The blue-white moon shines over the city
shimmering the snow,
frozen now for days where once it cascaded,
drifting across streets and yards and roofs,
now monuments and mountains tower, stoic.

Silver stars twinkle piecemeal in the lit-up sky
(only the brightest ones)
below, yellow lights flicker across the faces
of apartment buildings and office towers;
the stars and lights dance, rhythmless,
while steam rises then hangs limply in the frozen air –
frozen spectres.

Reeling from the cold, we recede indoors
sliced by moonlight, the room of this old house glows
swaying in candlelight soft and gold
wrapped in exotic scents – spices and dried fruit –
that taste of deserts and sun and frankincense;
swallowing thoughts,
they turn palate to substance.

Beyond the immediacy of taste and smell,
the people, all darkened eyes and sparkling shawls,
beguile, languid in their gestures.
We are all somewhere else,
someone else,
together but apart,
apart from the winter seeping though the windows and cracks,
apart from ourselves.

What is it that winter does
to alienate, even as we come together?
We turn inside ourselves
sink deeper, further than this moment
seeking a warmth
hidden inside.

Toronto, by air

A city afloat –

grey blocks, stacked and still,

reach to where the land ends

to where lake and sky meet;

soft pink streaks through the whites of fog and cloud.

My window onto desertion:

the only stirring in the early morning chill

is the silent breath-billowing of steam, exhaust,

lives suspended.

November magic

For a brief moment, sunrise alights the buildings – fire against purple clouds.

Then all is grey again; muted November.

Autumn commute (but also, Ireland II.)

Even at this early hour, the deep, jewel-blue of evening is already fading to night’s darker hues beyond the buildings.

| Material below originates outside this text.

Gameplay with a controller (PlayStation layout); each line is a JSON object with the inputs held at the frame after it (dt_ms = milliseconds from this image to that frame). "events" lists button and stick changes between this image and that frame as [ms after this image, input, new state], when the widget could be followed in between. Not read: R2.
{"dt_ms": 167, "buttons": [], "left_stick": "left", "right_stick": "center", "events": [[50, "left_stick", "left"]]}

Still in the city’s small heart, though, the sky glows and refracts between windows, brightened by the lights from inside, the street-lamps outside.

There is a quickening, an energy as commuters move away from the centre, a flow that pulls us all along for a block or two until the shift to calm that comes with the transition to neighbourhoods.

Then it is dark, night descends quickly, a blanket sprinkled with the twinkling of porch lights. The cold wind refreshes, blows nostalgia at me through a small park; the scent of fallen leaves.

This is home. It is familiar. Canadian.

I love this about where I live – the familiarity, the nostalgia, the ease of moving around here, of knowing what to expect, season after season.

And yet, the other half of my heart continues to tug me, as it always has, toward Ireland.